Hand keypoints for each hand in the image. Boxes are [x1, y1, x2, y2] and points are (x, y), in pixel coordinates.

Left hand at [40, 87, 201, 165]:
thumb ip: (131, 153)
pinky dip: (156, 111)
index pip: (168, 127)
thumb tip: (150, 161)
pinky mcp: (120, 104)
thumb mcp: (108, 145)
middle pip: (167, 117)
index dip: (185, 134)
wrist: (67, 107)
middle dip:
· · · ·
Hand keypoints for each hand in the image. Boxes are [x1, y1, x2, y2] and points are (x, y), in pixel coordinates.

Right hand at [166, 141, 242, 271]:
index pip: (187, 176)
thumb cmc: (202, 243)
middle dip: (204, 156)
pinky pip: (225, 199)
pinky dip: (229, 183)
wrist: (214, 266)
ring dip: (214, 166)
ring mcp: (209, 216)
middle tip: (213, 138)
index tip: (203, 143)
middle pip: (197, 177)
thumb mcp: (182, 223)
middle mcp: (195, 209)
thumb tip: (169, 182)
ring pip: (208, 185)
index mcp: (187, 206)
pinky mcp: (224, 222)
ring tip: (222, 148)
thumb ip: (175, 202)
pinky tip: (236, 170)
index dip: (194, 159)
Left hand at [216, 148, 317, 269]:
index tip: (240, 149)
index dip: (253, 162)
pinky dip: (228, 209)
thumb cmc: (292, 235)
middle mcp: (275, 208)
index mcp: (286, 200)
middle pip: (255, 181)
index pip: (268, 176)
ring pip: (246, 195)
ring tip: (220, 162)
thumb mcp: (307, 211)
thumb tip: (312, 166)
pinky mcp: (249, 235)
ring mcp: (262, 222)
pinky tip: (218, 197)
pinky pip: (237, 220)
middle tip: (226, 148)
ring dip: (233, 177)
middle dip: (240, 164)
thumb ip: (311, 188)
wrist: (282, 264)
· · · ·
## ACTIVITY
What is wanted is the number of lines holding "middle" in the entries. Nothing else should be given.

## TASK OUTPUT
10